The latest find was made in a derelict building at Stamullen Road, Gormanstown. Finnegan said he was satisfied it was connected with the discovery of an underground bunker last Wednesday.
The bunker was set up as a training facility and firing range concealed in an old wine cellar below the ruined Herbertstown House near Stamullen.
"Other searches will be carried out and further arrests may take place depending on what our investigations reveal," he said.
The new arms-cache discovery and the charging of seven men with firearms offenses after the bunker raid are the latest and most effective blows against alleged republican dissidents.
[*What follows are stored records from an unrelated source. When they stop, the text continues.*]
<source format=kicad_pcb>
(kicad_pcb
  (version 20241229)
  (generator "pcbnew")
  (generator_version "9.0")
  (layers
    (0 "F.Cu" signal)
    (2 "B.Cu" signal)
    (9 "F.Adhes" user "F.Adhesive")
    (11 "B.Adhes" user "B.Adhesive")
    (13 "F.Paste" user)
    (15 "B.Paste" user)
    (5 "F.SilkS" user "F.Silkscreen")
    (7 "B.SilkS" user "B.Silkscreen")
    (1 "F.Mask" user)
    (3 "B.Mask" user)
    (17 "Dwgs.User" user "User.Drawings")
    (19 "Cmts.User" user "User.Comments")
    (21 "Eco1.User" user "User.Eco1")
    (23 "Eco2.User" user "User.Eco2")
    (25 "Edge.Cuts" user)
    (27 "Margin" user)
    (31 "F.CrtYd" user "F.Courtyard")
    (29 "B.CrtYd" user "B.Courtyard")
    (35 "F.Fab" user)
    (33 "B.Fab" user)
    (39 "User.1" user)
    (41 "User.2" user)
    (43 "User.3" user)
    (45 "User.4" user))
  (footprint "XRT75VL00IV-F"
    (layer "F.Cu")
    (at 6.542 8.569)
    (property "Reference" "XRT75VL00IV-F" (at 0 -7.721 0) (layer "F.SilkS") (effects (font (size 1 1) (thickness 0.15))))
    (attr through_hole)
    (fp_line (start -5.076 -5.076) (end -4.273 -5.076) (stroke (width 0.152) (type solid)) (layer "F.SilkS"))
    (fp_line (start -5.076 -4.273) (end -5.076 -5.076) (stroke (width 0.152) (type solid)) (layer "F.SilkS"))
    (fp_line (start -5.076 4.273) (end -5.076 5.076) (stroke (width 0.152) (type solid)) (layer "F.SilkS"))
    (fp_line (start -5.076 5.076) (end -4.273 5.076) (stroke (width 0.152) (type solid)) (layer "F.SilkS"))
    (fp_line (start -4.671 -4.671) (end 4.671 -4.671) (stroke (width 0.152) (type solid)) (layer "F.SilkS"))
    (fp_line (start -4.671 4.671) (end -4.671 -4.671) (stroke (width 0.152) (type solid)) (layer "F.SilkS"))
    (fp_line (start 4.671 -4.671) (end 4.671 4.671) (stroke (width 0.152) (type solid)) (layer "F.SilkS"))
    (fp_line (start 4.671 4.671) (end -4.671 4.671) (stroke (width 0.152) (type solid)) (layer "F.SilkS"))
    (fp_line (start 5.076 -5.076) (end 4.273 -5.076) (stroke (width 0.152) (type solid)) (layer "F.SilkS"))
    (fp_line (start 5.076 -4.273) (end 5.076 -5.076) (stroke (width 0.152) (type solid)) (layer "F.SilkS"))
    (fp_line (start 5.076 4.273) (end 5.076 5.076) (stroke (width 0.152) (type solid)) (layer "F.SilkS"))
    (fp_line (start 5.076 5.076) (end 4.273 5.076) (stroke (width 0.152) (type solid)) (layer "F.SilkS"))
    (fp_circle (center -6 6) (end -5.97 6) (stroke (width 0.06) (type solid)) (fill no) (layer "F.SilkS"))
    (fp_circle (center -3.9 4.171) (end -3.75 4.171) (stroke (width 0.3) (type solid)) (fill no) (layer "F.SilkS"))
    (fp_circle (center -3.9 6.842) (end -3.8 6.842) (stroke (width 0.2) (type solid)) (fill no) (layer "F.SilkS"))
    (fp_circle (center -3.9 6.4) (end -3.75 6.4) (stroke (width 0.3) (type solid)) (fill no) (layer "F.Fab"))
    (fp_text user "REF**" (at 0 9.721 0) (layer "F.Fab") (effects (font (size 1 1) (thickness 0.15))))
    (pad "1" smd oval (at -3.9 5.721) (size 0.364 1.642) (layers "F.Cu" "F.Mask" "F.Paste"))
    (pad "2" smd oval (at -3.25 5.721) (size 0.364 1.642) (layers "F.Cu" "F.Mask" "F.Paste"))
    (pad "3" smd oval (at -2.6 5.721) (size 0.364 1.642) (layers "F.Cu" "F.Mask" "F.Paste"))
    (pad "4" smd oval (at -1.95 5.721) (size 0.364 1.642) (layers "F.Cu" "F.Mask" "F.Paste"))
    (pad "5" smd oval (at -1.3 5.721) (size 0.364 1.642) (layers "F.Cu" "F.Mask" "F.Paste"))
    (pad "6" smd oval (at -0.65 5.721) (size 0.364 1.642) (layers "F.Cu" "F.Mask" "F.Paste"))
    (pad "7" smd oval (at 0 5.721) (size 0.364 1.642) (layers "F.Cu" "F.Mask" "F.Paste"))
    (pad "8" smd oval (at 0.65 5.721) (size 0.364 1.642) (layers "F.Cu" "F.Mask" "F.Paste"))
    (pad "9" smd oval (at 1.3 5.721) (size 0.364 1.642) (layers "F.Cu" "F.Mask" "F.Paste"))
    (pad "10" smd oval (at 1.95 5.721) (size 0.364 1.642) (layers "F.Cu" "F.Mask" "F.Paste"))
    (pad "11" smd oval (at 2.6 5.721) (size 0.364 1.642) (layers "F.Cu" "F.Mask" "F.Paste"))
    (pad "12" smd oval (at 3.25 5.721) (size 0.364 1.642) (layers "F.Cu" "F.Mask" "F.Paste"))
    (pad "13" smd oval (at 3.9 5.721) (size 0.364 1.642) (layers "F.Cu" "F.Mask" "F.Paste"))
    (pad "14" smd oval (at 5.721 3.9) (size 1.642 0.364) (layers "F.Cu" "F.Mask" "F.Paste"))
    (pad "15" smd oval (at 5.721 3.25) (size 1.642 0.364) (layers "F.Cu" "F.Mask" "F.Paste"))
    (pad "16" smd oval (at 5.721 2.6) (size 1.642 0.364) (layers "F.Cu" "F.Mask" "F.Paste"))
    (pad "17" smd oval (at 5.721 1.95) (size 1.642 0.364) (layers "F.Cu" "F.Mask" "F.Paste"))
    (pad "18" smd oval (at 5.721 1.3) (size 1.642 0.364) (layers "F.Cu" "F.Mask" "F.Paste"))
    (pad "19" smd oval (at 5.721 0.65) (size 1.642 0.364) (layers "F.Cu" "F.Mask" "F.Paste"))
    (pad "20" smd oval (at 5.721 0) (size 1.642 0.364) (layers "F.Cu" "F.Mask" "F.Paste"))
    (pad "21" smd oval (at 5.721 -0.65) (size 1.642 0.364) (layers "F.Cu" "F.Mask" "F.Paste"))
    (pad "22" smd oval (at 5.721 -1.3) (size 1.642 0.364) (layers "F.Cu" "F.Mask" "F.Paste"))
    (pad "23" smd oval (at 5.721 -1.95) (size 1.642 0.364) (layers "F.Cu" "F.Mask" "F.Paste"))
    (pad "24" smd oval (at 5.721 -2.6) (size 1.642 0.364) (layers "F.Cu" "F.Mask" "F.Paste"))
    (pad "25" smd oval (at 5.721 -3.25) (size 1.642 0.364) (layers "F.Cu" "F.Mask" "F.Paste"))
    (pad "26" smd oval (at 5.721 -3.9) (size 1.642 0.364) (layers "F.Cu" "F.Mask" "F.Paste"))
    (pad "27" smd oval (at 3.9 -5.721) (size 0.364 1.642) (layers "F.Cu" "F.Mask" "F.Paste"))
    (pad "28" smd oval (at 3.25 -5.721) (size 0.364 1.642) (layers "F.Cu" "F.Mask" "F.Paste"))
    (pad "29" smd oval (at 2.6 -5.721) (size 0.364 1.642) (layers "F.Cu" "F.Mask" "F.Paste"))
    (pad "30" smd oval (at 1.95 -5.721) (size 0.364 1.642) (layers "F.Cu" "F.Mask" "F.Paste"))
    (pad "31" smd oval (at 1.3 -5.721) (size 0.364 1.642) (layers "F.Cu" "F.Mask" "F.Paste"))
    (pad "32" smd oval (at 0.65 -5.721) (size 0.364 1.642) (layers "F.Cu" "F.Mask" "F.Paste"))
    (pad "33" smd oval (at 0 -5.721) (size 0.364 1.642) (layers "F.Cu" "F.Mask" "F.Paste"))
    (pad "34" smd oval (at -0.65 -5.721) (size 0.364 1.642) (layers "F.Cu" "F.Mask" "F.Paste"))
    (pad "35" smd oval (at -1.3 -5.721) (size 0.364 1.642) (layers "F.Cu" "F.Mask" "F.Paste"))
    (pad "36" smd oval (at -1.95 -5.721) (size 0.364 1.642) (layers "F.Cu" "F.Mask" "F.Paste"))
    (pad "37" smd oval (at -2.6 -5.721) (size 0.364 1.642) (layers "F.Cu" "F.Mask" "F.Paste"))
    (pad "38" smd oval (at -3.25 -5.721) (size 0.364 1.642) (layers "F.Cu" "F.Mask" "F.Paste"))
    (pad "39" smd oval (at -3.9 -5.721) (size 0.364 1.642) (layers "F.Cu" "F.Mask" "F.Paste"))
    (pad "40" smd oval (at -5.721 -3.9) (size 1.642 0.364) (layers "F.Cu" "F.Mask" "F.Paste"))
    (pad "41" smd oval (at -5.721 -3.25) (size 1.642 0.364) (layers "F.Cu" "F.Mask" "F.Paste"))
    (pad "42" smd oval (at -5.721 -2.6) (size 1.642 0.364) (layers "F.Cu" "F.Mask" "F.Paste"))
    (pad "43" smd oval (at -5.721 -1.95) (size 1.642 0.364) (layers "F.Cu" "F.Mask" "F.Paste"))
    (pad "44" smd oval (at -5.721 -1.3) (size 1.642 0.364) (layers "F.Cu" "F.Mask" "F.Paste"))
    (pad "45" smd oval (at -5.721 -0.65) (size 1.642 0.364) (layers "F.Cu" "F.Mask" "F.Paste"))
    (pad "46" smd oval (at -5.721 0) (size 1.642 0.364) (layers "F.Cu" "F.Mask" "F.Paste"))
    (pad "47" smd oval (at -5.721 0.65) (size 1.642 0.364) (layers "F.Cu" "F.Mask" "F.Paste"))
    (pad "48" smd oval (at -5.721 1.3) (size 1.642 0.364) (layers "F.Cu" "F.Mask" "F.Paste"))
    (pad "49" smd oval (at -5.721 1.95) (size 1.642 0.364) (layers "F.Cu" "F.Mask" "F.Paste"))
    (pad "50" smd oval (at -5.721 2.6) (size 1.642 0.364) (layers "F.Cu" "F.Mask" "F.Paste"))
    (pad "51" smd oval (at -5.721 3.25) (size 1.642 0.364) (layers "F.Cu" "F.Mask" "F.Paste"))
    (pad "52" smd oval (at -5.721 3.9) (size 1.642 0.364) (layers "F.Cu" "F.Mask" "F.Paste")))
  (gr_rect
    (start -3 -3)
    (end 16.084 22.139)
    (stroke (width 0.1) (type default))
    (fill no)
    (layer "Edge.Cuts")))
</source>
The group that emerged from the red brick lined bunker included three teenagers, one a 14-year-old. Found below ground was an AK47 assault rifle, a CZ 9mm submachine gun and CX pistol and ammunition.
In the past, underground training bunkers including firing ranges have been discovered south of the border.
In one, a tunnel made out of old tires was used for shooting practice. The tires acted as a silencer, muffling the sound of the firing.
The latest raids are part of a renewed campaign since Oct. 5 against dissidents that has seen 26 suspects taken in for questioning under Section 30 of the Offenses Against the State Act. This allows them to be held for 72 hours without charge.
Three of the men charged after the bunker raid are from Dublin: Anthony Ryan, 24, Grange Abbey Road, Donaghmede; Jon McDonagh, 34, St. Oliver’s Park, Clondalkin, and Stephen Kelly, 17, of North Clarence Street.
Two are from Louth: Seamus McGrane, 45, Little Road, Dromisken, and Damien Lawless, 35, Nicholas Avenue, Dundalk.
The others are Martin Conlon, 29, Railway Street, Armagh, and Seamus McGreevy, 46, Stamullen, Gormanston, Co. Meath.
Files on three others, including the 14-year-old, have been sent to the DPP.